Wednesday, March 23, 2005

WHY IT ISN'T ALWAYS GOOD TO TALK TO THE PRESS ABOUT YOUR INVENTIVE ACTIVITY: Tony Redekas and his son Gary, have developed a device that modifies ladders, allowing them to remain stable and upright no matter how uneven the ground below it is.

The Redekas are not alone in their invention; several other leveling devices exist for ladders of various types. While the two men acknowledge that their device is not alone in the market, they vigorously assert that it is the best."You started seeing levelers all the time," Tony and Gary Redekas said. "Basically they were all the same idea: two legs with holes." The two inventors describe this design as inherently faulty.

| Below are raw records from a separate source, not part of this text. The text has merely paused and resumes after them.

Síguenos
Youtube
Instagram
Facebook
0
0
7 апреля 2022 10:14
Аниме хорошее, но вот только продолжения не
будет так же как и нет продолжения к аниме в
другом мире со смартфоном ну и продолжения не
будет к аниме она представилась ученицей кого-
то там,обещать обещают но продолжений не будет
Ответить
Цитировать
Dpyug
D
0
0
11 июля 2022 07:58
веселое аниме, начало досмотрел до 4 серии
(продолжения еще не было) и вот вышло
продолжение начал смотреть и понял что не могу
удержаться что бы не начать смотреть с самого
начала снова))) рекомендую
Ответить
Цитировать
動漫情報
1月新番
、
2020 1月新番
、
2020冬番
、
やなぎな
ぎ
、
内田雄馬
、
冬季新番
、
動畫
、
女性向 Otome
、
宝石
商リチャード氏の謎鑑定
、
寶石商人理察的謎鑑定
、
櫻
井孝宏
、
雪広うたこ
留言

A leveler which works through a series of holes with a peg basically has just a series of settings, Gary Redekas explained. The device could not accommodate a need for any height which did not match one of these settings.

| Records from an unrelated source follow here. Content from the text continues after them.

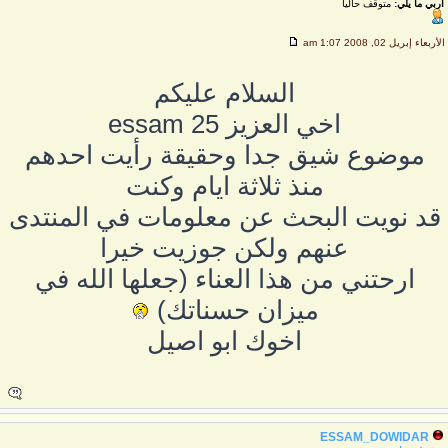
اربي ما يلي:
متوقف حاليا
لأربعاء إبريل 02, 2008 1:07 am
السلام عليكم
اخي العزيز essam 25
موضوع شيق جدا وحقيقة رأيت احدهم
منذ ثلاثة ايام وكنت
قد نويت البحث عن معلومات في المنتدى
عنهم ولكن جوزيت خيرا
ارحتني من هذا العناء (جعلها الله في
ميزان حسناتك)
اخوك ابو اصيل
ESSAM_DOWIDAR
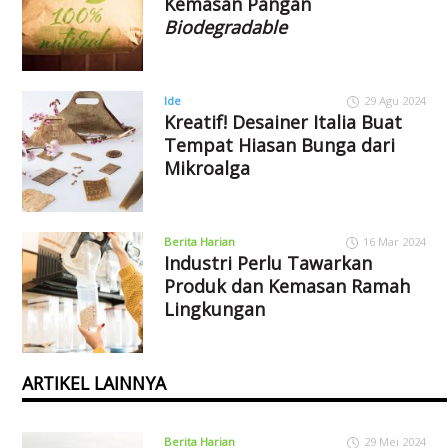
Kemasan Pangan
Biodegradable
Ide
29 Agu 2024
Kreatif! Desainer Italia Buat
Tempat Hiasan Bunga dari
Mikroalga
Berita Harian
16 Mar 2024
Industri Perlu Tawarkan
Produk dan Kemasan Ramah
Lingkungan
ARTIKEL LAINNYA
Berita Harian
29 Mei 2024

Having designed their ladder leveler to use a turned clamp, rather than a series of holes, the two men believe that they have solved this shortcoming.

- Now for the kicker:

According to Gary Redekas he and his dad designed their device about five years ago, needing only a month to create the simple design which they use.

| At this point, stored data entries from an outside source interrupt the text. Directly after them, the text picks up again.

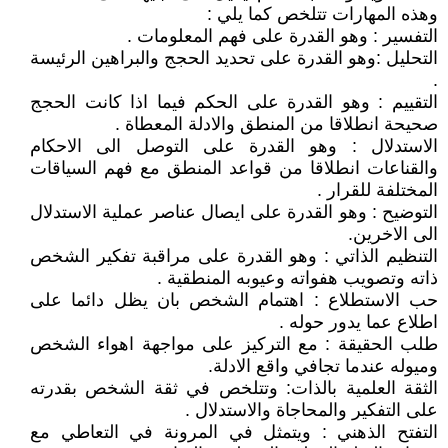
وهذه المهارات تتلخص كما يلي :
التفسير : وهو القدرة على فهم المعلومات .
التحليل :وهو القدرة على تحديد الحجج والبراهين الرئيسة
.
التقييم : وهو القدرة على الحكم فيما اذا كانت الحجج
صحيحة انطلاقا من المنطق والادلة المعطاة .
الاستدلال : وهو القدرة على التوصل الى الاحكام
والقناعات انطلاقا من قواعد المنطق مع فهم السياقات
المختلفة للقرار .
التوضيح : وهو القدرة على ايصال عناصر عملية الاستدلال
الى الاخرين.
التنظيم الذاتي : وهو القدرة على مراقبة تفكير الشخص
ذاته وتصويب هفواته وعيوبه المنطقية .
حب الاستطلاع : اهتمام الشخص بان يظل دائما على
اطلاع عما يدور حوله .
طلب الحقيقة : مع التركيز على مواجهة اهواء الشخص
وميوله عندما تجافي واقع الادلة.
الثقة العلمية بالذات: وتتلخص في ثقة الشخص بقدرته
على التفكير والمحاجاة والاستدلال .
التفتح الذهني : ويتمثل في المرونة في التعاطي مع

"We worked on it years ago, but we didn’t do anything with it for a long time," Gary Redekas said. "We let it sit for several years without doing anything with it."

Last May, the two men say, they applied for and received a provisional patent. This protection, which lasts for one year, allows them to search for a manufacturer for their device.
- Now I understand that individual inventors and small start-ups need to generate "buzz" about their new products to attract VC money or to develop a manufacturing base, but are they being advised by an attorney? It would appear that they are not. First, as you probably already noticed, there is no such thing as a "provisional patent," but only a "provisional application," and the only "protection" received by the provisional application is that against prior art that can be asserted against the application after its filing date. You can't enforce a provisional application.

And why are they publicly disclosing matters related to conception and reduction to practice? Announcing to the world that you conceived of the invention well over a year before the filing date of the provisional application is just plain foolish. In fact, that quote could very well serve to undermine any non-provisional applications that spawn from the provisional. Seeing a quote like that would send any patent litigator into a gleeful frenzy of invalidity arguments and discovery motions (I can't imagine that quote helping very much when it is brought to a judge's attention or blown up in 1000 point font in front of a jury).

Thus the lesson of the day: if you're pursuing patent protection, anything you say can and will be used against you.